The actual date and time of the incident are lost in the fog of my memory, but the topic of the press conference is still firing on a few of my synapses: Microsoft's introduction of their multimedia PC concept. According to Wikipedia, the arrival of the multimedia PC spec was sometime in 1990, Answers.com pegs it as 1992, but I'm pretty sure Bill was flogging the idea several years earlier, circa 1988 or so.

Regardless, we're talking the stone age of PC computing, in terms of what you could and couldn't do on a basic PC. Think 64K RAM, 10 meg hard drives, color monitors as rare as a June bug in December. The spreadsheet and word processor were the killer apps, Windows hadn't even made it to its (gag) 3.0 version, and while I by then had been using PCs for a millenium or two (I had built a Heathkit 8086 machine in 1984), I was skeptical about how far Microsoft and the PC standard would be able to go, a skepticism fueled by that journalist's paycheck that arrived in my hand every month.

So there I was, in the audience, as Bill Gates was trying to warm up the market with the newest cool thing, which he was calling the multimedia PC, and I wasn't buying. Prior to becoming a journalist I had had a real job as a computer graphics programmer, working with some very (at the time) high end graphics systems that cost, believe it or not, upwards of $250,000. We had specialized graphics engines, specialized monitors, fancy plotters, and the like, and it cost a bundle and was hard as hell to work with, hence the need for a "semi"-skilled programmer such as myself to actually make any multi-media things happen.

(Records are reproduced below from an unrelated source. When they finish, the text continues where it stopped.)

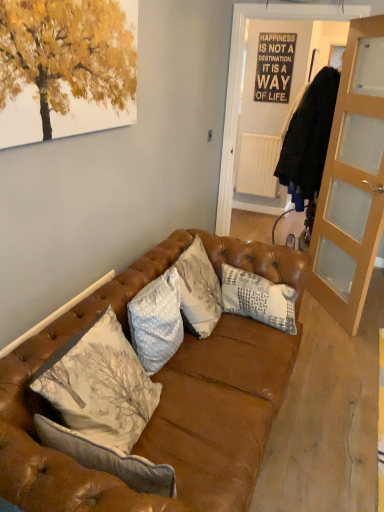
Question: Considering the relative sizes of gray textured pillow at center, which is the 2th pillow in left-to-right order, and light brown glass cabinet at right in the image provided, is gray textured pillow at center, which is the 2th pillow in left-to-right order, taller than light brown glass cabinet at right?

Choices:
 (A) yes
 (B) no

Answer: (B)

Question: From a real-world perspective, is gray textured pillow at center, which is the 2th pillow in left-to-right order, located beneath light brown glass cabinet at right?

Choices:
 (A) yes
 (B) no

Answer: (A)

Question: Does gray textured pillow at center, the first pillow positioned from the right, appear on the right side of light brown glass cabinet at right?

Choices:
 (A) yes
 (B) no

Answer: (B)

Question: Are gray textured pillow at center, the first pillow positioned from the right, and light brown glass cabinet at right far apart?

Choices:
 (A) yes
 (B) no

Answer: (A)

Question: From the image's perspective, is gray textured pillow at center, the first pillow positioned from the right, on top of light brown glass cabinet at right?

Choices:
 (A) yes
 (B) no

Answer: (B)

Question: Considering the positions of light gray textured pillow at center, acting as the 1th pillow starting from the left, and gray textured pillow at center, which is the 2th pillow in left-to-right order, in the image, is light gray textured pillow at center, acting as the 1th pillow starting from the left, taller or shorter than gray textured pillow at center, which is the 2th pillow in left-to-right order,?

Choices:
 (A) tall
 (B) short

Answer: (B)

Question: From a real-world perspective, is light gray textured pillow at center, which is counted as the first pillow, starting from the front, positioned above or below gray textured pillow at center, acting as the 2th pillow starting from the front?

Choices:
 (A) below
 (B) above

Answer: (B)

Question: In terms of size, does light gray textured pillow at center, placed as the second pillow when sorted from back to front, appear bigger or smaller than gray textured pillow at center, which is the first pillow in back-to-front order?

Choices:
 (A) small
 (B) big

Answer: (A)

Question: In the image, is light gray textured pillow at center, acting as the 1th pillow starting from the left, positioned in front of or behind gray textured pillow at center, which is the 2th pillow in left-to-right order?

Choices:
 (A) behind
 (B) front

Answer: (B)

Question: From the image's perspective, relative to leather couch at center, is white matte radiator at center above or below?

Choices:
 (A) above
 (B) below

Answer: (A)

Question: Is white matte radiator at center bigger or smaller than leather couch at center?

Choices:
 (A) big
 (B) small

Answer: (B)

Question: Considering the positions of white matte radiator at center and leather couch at center in the image, is white matte radiator at center taller or shorter than leather couch at center?

Choices:
 (A) short
 (B) tall

Answer: (A)

Question: From a real-world perspective, is white matte radiator at center physically located above or below leather couch at center?

Choices:
 (A) below
 (B) above

Answer: (B)

Question: Looking at the image, does light brown glass cabinet at right seem bigger or smaller compared to leather couch at center?

Choices:
 (A) big
 (B) small

Answer: (B)

Question: Is light brown glass cabinet at right inside the boundaries of leather couch at center, or outside?

Choices:
 (A) inside
 (B) outside

Answer: (B)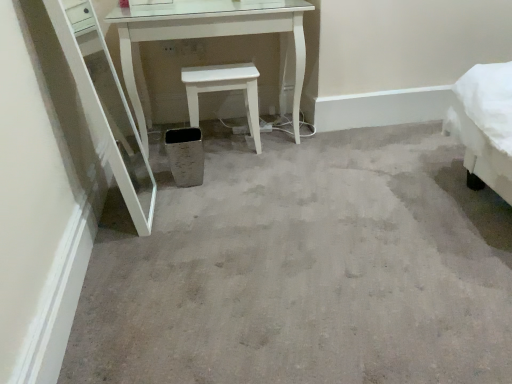
Question: Is white matte stool at center located outside metallic gray trash bin/can at center?

Choices:
 (A) yes
 (B) no

Answer: (A)

Question: Can you confirm if white matte stool at center is shorter than metallic gray trash bin/can at center?

Choices:
 (A) no
 (B) yes

Answer: (A)

Question: Is white matte stool at center touching metallic gray trash bin/can at center?

Choices:
 (A) yes
 (B) no

Answer: (B)

Question: Considering the relative sizes of white matte stool at center and metallic gray trash bin/can at center in the image provided, is white matte stool at center smaller than metallic gray trash bin/can at center?

Choices:
 (A) yes
 (B) no

Answer: (B)

Question: Does white matte stool at center have a larger size compared to metallic gray trash bin/can at center?

Choices:
 (A) no
 (B) yes

Answer: (B)

Question: Is white matte stool at center not close to metallic gray trash bin/can at center?

Choices:
 (A) no
 (B) yes

Answer: (A)

Question: Is metallic gray trash bin/can at center surrounding white matte stool at center?

Choices:
 (A) no
 (B) yes

Answer: (A)

Question: Does metallic gray trash bin/can at center touch white matte stool at center?

Choices:
 (A) yes
 (B) no

Answer: (B)

Question: From the image's perspective, does metallic gray trash bin/can at center appear lower than white matte stool at center?

Choices:
 (A) no
 (B) yes

Answer: (B)

Question: Does metallic gray trash bin/can at center turn towards white matte stool at center?

Choices:
 (A) no
 (B) yes

Answer: (A)

Question: From a real-world perspective, is metallic gray trash bin/can at center located beneath white matte stool at center?

Choices:
 (A) yes
 (B) no

Answer: (A)

Question: Can you confirm if metallic gray trash bin/can at center is positioned to the left of white matte stool at center?

Choices:
 (A) no
 (B) yes

Answer: (B)

Question: In terms of height, does metallic gray trash bin/can at center look taller or shorter compared to white matte stool at center?

Choices:
 (A) tall
 (B) short

Answer: (B)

And there was Gates pretending that we were all going to do all this on a PC, and that it was going to be really cool and fun and useful. Yeh, right. Then he went through the hardware and software spec that would be the foundation of this new computing platform, followed by a demo of what we could look forward to once this new era had been ushered in. As I recall the demo was a children's game the likes of which you wouldn't let your child near today. Not only were the graphics bad and the user experience lousy, but it was really hard to look at this and see where Gates and company could possibly take this lame little spec. Multimedia PC? For playing bad children's game. Puh-leeeeeease.

So I raised my hand and said something fresh like, "Bill, what is the killer app that's going to make this multimedia PC a must-have on every desktop?" I'm sure I said with a smirk, or some disdain, or a combination of the two. After all, my journalist colleagues were in the room and this kind of attitude was expected of all us.

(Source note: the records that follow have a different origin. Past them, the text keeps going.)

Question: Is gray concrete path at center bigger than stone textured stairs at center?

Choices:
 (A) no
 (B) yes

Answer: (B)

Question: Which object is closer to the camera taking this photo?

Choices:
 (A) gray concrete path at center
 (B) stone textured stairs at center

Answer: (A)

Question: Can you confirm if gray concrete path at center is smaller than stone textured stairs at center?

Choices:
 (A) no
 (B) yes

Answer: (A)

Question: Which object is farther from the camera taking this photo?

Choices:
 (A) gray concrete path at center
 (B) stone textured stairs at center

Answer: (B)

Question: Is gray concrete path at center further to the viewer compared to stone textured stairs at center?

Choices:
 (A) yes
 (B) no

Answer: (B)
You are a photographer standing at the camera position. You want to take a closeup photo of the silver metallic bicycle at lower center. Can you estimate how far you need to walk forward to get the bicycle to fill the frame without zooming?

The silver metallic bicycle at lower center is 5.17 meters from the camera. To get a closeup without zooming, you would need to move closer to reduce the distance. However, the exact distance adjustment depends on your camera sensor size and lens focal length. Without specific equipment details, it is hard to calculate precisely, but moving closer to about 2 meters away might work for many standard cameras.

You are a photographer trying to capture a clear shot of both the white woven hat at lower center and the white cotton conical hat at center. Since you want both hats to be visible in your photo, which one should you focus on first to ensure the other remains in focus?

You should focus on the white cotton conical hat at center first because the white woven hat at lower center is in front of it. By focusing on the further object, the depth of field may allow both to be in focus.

Bill's answer was impressively unimpressive, and it was apparent that there was no killer app that he could cite that was going to take this funny concept and make something of it. Indeed, as I recall, he fumbled around and finally said that the spec was needed to open up the unknown possibilities of multimedia, or something like that. I left with my smirk well-justified, or so I thought.

The rest, as they say, is history, and it belonged as much to Bill's vision of a multimedia PC as anything else. As early thinking around the Web emerged from a bunch of Unix heads at CERN, it became pretty obvious to me that I had now had the answer to my question, and that, regardless of Bill's hesitation, his vision, while clearly unable to be as specific as I would have hoped, was nonetheless as keen as it needed to be. Instead of being present at another worthless press conference, I had been present at one of the key conceptual moments in the future of computing -- the World Wide Web -- and Bill Gates had, once again called it right, despite himself.

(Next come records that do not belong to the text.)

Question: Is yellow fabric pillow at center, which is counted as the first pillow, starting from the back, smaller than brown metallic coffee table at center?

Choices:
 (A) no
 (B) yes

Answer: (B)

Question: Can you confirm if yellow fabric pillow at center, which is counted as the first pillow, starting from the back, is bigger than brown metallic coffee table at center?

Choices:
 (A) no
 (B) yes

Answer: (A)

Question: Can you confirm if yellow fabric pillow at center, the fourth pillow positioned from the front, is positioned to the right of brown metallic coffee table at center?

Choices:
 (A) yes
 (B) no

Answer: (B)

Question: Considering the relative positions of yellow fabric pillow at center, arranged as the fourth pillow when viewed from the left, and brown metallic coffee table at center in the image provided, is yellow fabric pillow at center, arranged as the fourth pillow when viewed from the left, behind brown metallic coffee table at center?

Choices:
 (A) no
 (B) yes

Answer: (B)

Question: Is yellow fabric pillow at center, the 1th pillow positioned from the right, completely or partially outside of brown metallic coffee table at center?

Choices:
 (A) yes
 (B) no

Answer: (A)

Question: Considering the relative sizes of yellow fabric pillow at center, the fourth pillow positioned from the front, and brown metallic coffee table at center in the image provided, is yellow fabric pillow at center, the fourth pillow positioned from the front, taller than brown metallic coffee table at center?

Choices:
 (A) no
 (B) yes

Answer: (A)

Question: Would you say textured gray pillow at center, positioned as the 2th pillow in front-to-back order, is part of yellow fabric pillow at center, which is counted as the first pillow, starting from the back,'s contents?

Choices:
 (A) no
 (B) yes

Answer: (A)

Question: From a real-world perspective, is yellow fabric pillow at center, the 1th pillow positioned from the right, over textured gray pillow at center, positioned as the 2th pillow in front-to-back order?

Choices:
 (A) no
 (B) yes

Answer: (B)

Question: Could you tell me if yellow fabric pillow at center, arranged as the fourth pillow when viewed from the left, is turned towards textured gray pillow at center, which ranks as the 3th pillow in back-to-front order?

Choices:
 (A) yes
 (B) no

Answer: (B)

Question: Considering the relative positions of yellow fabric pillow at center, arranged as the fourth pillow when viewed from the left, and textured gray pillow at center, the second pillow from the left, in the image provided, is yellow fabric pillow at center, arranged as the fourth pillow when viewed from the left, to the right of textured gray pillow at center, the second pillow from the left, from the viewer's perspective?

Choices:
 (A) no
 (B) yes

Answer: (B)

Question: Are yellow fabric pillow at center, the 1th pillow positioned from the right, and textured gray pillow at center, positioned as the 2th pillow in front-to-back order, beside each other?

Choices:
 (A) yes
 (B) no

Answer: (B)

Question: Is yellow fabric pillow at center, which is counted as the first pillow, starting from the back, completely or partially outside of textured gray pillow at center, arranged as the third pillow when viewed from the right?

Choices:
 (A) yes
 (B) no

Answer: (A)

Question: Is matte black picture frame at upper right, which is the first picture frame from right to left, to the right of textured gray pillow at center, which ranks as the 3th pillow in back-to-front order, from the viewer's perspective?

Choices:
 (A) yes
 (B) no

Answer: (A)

So, as Bill goes off to retirement and I look forward to slaving away for another 20 years to pay for my kids' education, I see two lessons from this experience. The first is that Bill Gates usually got things right, as long as you gave him enough time to let the market catch up. That was his singular gift, and hopefully he'll apply it to philanthropy with similar results.

The second lesson is that, if Bill is usually right, maybe it's time I shifted careers and got into philanthropy myself. Bill's clearly on to something here, and, who knows, in 20 year he may have figured out a way to put philanthropy on every desktop too. Wouldn't that be a good idea?